③公務員の選挙については、成年者による普通選挙を保障する。

④すべて選挙における投票の秘密は、これを侵してはならない。選挙人は、その選択に関し公的にも私的にも責任は問はれない。

 

[自民党案]

第十六条(請願をする権利)

①何人も、損害の救済、公務員の罷免、法律、命令又は規則の制定、廃止又は改正その他の事項に関し、平穏に請願をする権利を有する。

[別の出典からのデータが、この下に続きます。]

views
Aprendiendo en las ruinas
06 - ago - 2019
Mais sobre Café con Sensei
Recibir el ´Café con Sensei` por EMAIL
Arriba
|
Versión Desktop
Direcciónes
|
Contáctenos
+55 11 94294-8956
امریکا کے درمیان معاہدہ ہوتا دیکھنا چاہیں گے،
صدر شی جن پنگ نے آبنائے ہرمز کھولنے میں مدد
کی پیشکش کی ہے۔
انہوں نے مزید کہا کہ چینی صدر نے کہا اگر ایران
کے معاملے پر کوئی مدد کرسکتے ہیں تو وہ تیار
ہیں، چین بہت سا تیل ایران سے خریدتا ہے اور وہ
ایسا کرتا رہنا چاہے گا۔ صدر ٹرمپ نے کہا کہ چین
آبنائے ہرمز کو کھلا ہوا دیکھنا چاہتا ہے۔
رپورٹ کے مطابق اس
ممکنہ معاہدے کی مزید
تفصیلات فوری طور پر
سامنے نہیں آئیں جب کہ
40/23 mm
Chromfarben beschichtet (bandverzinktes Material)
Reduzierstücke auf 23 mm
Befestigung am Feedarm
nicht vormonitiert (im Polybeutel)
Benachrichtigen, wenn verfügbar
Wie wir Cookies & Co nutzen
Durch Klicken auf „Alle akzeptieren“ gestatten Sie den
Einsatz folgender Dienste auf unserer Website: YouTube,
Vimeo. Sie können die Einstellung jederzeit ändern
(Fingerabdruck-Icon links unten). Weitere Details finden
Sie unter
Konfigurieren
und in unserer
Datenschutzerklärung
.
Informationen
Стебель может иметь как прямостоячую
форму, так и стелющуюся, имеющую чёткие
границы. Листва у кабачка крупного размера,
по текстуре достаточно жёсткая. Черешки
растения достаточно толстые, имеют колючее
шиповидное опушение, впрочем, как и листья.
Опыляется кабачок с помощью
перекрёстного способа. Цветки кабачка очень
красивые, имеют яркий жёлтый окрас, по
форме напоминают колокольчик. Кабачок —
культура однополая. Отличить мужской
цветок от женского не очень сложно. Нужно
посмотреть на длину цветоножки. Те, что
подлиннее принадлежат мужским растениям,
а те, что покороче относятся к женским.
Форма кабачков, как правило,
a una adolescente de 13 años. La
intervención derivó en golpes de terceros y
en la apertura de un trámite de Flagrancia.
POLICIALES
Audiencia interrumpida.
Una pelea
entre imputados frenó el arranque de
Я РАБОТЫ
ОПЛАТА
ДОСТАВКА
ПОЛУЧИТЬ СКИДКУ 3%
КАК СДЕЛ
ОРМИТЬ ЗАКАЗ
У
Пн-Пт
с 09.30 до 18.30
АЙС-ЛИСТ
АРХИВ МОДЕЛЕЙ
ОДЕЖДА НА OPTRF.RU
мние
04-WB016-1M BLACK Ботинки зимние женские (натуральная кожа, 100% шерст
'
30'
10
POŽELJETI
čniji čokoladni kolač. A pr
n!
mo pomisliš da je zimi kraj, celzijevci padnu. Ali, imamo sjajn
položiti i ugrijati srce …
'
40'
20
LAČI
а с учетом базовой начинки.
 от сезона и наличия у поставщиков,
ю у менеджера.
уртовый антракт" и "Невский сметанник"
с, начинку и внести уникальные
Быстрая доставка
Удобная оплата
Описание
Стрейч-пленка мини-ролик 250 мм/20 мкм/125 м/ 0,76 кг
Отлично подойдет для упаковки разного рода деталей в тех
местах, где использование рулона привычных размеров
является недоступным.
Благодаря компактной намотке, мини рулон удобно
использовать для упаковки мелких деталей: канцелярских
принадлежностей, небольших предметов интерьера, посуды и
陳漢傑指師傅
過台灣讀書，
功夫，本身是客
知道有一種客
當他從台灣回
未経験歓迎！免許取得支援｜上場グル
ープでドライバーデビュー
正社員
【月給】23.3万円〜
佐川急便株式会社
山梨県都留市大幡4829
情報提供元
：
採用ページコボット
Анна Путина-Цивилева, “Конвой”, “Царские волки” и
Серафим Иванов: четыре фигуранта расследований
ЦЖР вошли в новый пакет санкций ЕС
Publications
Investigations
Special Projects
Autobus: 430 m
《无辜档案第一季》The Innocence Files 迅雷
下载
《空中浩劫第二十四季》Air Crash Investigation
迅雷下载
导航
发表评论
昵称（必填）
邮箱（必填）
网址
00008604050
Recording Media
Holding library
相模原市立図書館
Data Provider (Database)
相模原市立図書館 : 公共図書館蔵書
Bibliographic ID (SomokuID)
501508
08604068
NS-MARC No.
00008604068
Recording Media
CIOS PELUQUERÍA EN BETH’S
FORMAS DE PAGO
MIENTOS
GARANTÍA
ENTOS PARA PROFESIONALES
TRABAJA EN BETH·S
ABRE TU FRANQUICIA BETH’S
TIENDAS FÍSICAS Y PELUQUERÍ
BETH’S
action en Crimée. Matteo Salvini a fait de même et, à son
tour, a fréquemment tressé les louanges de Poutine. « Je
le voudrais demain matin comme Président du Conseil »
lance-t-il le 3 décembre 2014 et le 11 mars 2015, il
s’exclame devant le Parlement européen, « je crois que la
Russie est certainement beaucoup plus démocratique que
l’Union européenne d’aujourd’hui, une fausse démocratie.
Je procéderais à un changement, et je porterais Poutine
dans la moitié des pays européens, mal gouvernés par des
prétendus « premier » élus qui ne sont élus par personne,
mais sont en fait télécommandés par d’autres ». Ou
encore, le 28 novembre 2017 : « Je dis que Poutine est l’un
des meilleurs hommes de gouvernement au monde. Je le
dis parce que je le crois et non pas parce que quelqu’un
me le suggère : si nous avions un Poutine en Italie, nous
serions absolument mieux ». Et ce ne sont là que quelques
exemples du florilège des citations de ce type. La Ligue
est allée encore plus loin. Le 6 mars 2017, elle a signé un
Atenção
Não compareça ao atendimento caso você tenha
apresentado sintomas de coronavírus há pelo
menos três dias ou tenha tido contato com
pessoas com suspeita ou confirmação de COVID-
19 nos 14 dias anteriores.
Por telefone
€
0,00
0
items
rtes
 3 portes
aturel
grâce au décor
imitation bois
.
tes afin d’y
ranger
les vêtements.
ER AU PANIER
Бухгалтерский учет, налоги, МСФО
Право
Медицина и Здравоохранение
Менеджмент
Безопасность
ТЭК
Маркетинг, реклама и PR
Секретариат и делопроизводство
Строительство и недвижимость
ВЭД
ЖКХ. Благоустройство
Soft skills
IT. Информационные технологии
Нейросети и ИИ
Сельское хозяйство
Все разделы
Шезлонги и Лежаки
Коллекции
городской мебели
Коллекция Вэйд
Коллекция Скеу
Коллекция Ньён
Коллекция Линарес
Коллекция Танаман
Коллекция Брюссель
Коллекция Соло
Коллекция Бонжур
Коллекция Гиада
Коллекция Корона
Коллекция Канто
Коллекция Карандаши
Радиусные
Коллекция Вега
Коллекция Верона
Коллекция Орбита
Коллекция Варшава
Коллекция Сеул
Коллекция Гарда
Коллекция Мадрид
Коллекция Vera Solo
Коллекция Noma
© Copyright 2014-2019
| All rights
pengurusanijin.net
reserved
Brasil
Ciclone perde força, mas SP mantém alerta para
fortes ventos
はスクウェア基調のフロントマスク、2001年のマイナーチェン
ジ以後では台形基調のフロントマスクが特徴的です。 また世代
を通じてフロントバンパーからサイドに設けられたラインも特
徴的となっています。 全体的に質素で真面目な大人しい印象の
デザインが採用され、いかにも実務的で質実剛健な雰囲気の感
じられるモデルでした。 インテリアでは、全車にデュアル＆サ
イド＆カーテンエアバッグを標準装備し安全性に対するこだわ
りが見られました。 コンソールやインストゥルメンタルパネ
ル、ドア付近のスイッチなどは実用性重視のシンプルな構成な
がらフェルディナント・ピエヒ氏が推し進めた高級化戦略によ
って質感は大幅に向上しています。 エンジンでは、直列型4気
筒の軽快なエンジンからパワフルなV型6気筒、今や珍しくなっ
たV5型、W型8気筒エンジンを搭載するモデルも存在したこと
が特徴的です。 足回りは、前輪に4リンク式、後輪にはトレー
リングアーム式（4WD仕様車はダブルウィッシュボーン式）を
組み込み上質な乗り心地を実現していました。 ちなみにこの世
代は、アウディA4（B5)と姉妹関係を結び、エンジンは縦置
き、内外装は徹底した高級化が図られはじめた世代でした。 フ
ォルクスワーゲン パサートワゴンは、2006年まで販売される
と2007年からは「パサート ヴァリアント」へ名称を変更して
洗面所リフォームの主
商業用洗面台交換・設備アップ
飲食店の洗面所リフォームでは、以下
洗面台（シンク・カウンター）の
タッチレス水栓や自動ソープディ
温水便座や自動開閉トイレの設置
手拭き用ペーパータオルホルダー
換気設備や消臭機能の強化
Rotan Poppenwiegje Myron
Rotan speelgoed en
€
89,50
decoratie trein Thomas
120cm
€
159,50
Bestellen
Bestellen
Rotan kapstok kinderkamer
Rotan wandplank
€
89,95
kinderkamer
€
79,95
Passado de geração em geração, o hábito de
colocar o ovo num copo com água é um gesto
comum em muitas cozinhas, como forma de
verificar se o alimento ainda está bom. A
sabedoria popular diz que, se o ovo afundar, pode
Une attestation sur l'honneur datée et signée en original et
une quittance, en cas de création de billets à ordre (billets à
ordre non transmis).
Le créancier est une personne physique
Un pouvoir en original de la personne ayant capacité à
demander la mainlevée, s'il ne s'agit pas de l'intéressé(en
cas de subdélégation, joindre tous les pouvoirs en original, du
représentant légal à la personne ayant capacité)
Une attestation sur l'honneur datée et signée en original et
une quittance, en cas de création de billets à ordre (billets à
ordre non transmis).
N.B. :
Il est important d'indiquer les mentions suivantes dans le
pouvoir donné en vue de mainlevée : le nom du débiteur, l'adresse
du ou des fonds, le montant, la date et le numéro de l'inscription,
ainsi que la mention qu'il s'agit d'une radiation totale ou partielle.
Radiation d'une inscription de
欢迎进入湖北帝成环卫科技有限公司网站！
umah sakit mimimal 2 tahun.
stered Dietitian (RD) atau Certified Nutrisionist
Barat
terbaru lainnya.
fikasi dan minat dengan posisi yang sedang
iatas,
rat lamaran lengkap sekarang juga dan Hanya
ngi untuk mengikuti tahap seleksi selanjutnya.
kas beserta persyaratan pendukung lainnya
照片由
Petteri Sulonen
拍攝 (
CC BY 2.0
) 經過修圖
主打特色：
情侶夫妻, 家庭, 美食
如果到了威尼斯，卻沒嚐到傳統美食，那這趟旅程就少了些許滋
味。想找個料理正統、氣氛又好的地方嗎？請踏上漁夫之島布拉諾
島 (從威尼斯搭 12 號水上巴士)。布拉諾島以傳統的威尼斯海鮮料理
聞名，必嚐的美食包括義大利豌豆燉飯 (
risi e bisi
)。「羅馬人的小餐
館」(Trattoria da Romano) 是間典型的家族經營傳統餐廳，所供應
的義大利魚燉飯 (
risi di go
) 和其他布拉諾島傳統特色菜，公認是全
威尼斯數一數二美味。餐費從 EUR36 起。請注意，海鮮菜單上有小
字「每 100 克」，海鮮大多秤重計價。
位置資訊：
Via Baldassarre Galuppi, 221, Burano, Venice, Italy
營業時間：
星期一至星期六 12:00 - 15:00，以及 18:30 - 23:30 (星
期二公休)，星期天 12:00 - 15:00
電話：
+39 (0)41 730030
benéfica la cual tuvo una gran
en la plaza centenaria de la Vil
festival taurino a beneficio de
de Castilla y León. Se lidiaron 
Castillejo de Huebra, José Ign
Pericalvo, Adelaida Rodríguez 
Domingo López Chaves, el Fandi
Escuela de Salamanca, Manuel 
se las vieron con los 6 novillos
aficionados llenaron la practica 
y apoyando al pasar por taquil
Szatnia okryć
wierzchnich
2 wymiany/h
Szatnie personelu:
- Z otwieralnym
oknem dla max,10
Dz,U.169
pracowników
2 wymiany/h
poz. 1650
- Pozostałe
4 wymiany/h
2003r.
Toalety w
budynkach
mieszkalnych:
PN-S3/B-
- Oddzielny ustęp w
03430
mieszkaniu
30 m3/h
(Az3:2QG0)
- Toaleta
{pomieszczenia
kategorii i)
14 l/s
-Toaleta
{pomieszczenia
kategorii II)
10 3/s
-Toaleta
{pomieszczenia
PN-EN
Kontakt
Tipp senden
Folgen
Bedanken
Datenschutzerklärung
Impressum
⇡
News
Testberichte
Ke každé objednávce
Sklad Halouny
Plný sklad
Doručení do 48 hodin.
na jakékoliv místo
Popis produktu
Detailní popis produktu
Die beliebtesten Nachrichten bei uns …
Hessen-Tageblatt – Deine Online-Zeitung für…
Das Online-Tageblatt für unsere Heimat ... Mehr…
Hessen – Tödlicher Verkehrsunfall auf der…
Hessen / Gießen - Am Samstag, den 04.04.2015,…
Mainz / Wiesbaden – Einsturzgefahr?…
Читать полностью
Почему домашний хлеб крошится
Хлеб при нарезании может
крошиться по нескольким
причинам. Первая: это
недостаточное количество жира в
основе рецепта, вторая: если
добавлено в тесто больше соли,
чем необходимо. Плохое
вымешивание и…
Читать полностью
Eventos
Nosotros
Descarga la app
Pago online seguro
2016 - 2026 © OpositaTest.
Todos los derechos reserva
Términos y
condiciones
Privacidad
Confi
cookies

②請願をした者は、そのためにいかなる差別待遇も受けない。

[現行憲法]

第十六条(請願権)

何人も、損害の救済、公務員の罷免、法律、命令又は規則の制定、廃止又は改正その他の事項に関し、平穏に請願する権利を有し、何人も、かかる請願をしたためにいかなる差別待遇を受けない。

 

[自民党案]

第十七条(国等に対する賠償請求権)

何人も、公務員の不法行為により損害を受けたときは、法律の定めるところにより、国又は公共団体に、その賠償を求めることができる。

[現行憲法]

第十七条(国及び公共団体の損害賠償責任)

何人も、公務員の不法行為により、損害を受けたときは、法律の定めるところにより、国又は公共団体に、その賠償を求めることができる。

 

[自民党案]

第十八条(奴隷的拘束及び苦役からの自由)

①何人も、いかなる奴隷的拘束も受けない。

②何人も、犯罪による処罰の場合を除いては、その意に反する苦役に服させられない。

[現行憲法]

第十八条(奴隷的拘束及び苦役からの自由)

何人も、いかなる奴隷的拘束も受けない。又、犯罪に因る処罰の場合を除いては、その意に反する苦役に服させられない。

 

[自民党案]

第十九条(思想及び良心の自由)

思想及び良心の自由は、侵してはならない。

第十九条の二(個人情報の保護等)

①何人も、自己に関する情報を不当に取得され、保有され、又は利用されない。

②通信の秘密は、侵してはならない。

[現行憲法]

第十九条(思想及び良心の自由)

思想及び良心の自由は、これを侵してはならない。

 

[自民党案]

第二十条(信教の自由)

①信教の自由は、何人に対しても保障する。いかなる宗教団体も、国から特権を受け、又は政治上の権力を行使してはならない。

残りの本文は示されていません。